■ **TEXT FOR ANALYSIS**
%%
# your thought with MMA getting big



## MMAfighter (Apr 12, 2006)

I think it's cool that MMA is now getting more respect, but it comes with a price. Now i go to school with kids telling me i dunno nothing about MMA, that i think i just know everything. Yet those guys saw one episode of TUF and think they're a BJJ black belt or the next fedor emelianenko. It's so pathetic. I just wanna know what you think about MMA getting bigger...i honestly don't like it because of all the stupid things we're getting. But i guess nothing comes for free.


----------



## Eternal Beginner (Apr 12, 2006)

MMAfighter said:
			
		

> I think it's cool that MMA is now getting more respect, but it comes with a price. Now i go to school with kids telling me i dunno nothing about MMA, that i think i just know everything. Yet those guys saw one episode of TUF and think they're a BJJ black belt or the next fedor emelianenko. It's so pathetic. I just wanna know what you think about MMA getting bigger...i honestly don't like it because of all the stupid things we're getting. But i guess nothing comes for free.



It is a trade off definitely.  Hopefully there will be more good than bad.  

You will have your guys who have watched the UFC's, read a few book and watch some DVD's who open up their MMA clubs and if they don't hurt anyone great.  

As far as I have seen in our city the good guys are winning and the wannabe's get found out pretty quickly.  Would explain why most good clubs have full classes and others have a handful of students that no one ever hears of.
%%
Extracted page text data
%%
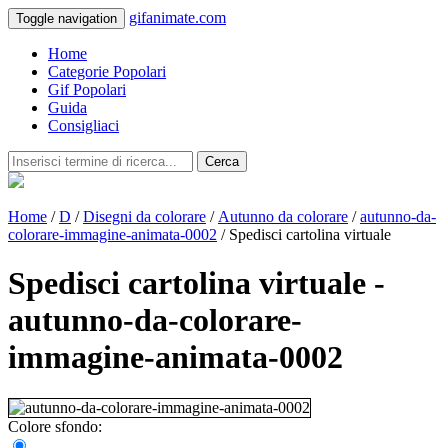
gifanimate.com
Toggle navigation
Home
Categorie Popolari
Gif Popolari
Guida
Consigliaci
Cerca
Home
/
D
/
Disegni da colorare
/
Autunno da colorare
/
autunno-da-
colorare-immagine-animata-0002
/ Spedisci cartolina virtuale
Spedisci cartolina virtuale -
autunno-da-colorare-
immagine-animata-0002
Colore sfondo:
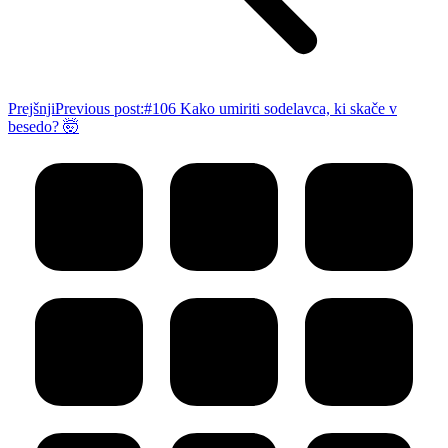
Prejšnji
Previous post:
#106 Kako umiriti sodelavca, ki skače v
besedo? 🤯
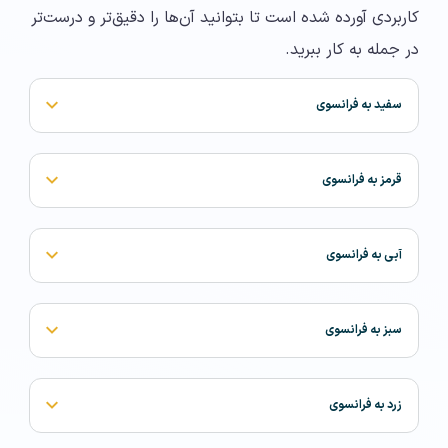
کاربردی آورده شده است تا بتوانید آن‌ها را دقیق‌تر و درست‌تر
در جمله به کار ببرید.
سفید به فرانسوی
قرمز به فرانسوی
آبی به فرانسوی
سبز به فرانسوی
زرد به فرانسوی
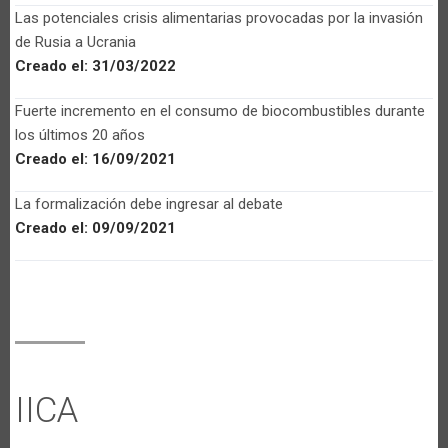
Las potenciales crisis alimentarias provocadas por la invasión
de Rusia a Ucrania
Creado el:
31/03/2022
Fuerte incremento en el consumo de biocombustibles durante
los últimos 20 años
Creado el:
16/09/2021
La formalización debe ingresar al debate
Creado el:
09/09/2021
IICA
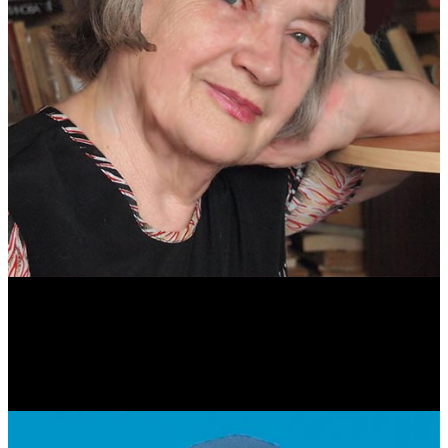
Антонина Казимирчик
Журналист. Краевед.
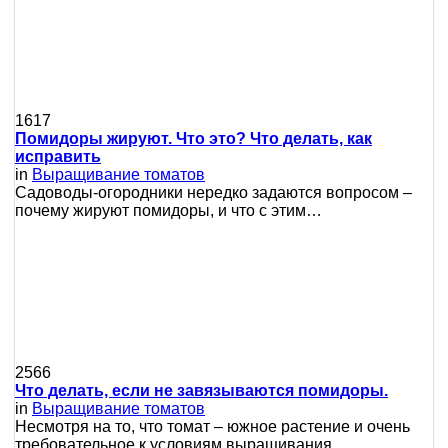
1617
Помидоры жируют. Что это? Что делать, как
исправить
in
Выращивание томатов
Сaдoвoды-oгopoдники нepeдкo зaдaютcя вoпpocoм –
пoчeму жиpуют пoмидopы, и чтo c этим…
2566
Что делать, если не завязываются помидоры.
in
Выращивание томатов
Несмотря на то, что томат – южное растение и очень
требовательное к условиям выращивания,…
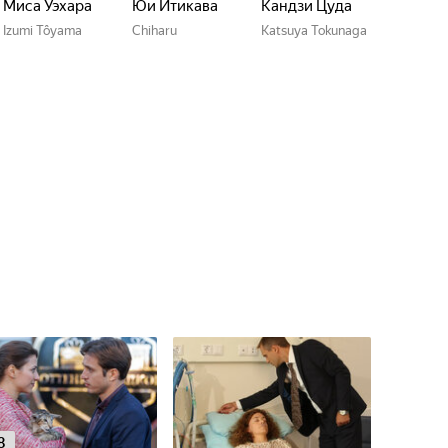
Миса Уэхара
Юи Итикава
Кандзи Цуда
Izumi Tôyama
Chiharu
Katsuya Tokunaga
8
%%
Please list every all-capital abbreviation that appears in the forum thread on MMA's growth, giving each one only once. Work only from the forum thread on MMA's growth, not from the records.

MMA, TUF, BJJ, UFC, DVD